Dzokhar Tsarnaev's lawyers have already declared that he is one of the two perpetrators of the marathon bombing, along with his brother, although he has not as far as we know confessed himself to law enforcement. That's pretty much of no consequence because his guilt is beyond question. Yet we are having a full trial to prove guilt, complete with witnesses' unbearable, inexpressible pain and the most horrific of images. The reason for this technically is that a plea of guilty cannot be accepted in a capital trial. But the prosecutors could get to a guilty verdict with much less theater of cruelty. The real reason is that they want to kill the defendant and they believe that putting the jury through this ordeal will help them achieve that.

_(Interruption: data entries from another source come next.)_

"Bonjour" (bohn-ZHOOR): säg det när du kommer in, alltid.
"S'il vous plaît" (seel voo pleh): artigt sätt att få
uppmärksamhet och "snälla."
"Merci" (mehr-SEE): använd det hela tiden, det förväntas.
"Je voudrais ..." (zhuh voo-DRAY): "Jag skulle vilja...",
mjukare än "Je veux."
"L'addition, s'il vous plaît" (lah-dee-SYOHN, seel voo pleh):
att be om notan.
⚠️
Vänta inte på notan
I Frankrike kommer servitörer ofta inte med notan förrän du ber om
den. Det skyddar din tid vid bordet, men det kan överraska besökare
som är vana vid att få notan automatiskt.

Those witnesses who have said anything in public away from the witness stand appreciated the opportunity to confront the defendant and tell their stories, although most have not spoken out of court. So prosecutors can use that as justification. But Tsarnaev's lawyers have indicated that they will accept life without possibility of parole, which is the only other possibility given a guilty verdict, and the Department of Justice will not agree.
Why is it so important to snuff out Dzokhar Tsarnaev? Will it fix anything?
Former New England Patriots tight end Aaron Hernandez, in contrast, is charged with a tawdry murder over what appears to be a trivial slight of some kind, although the motive is so far not publicly known or even suggested. His lawyers are trying to get an acquittal or a lesser charge, but presumption of innocence granted, so far the matter does not look good for him. He has also been charged with another pointless murder of two strangers, is subject to a civil suit for a non-fatal shooting, and it's been pretty well demonstrated that he never left behind the small-time hoodlum culture of Bristol, Connecticut from which he emerged in spite of his fame, glory, and millions of dollars.
This trial, while it's obviously about guilt and innocence from the point of view of the defendant, is about our culture of athlete worship from the standpoint of the rest of us. If the prosecutors are painting a true picture, this guy is a sadistic psychopath whose natural athletic endowment let him get away with a total lack of self-discipline or serious effort and whose only purpose in life is immediate gratification. But 10 year old boys were wearing his name on their backs.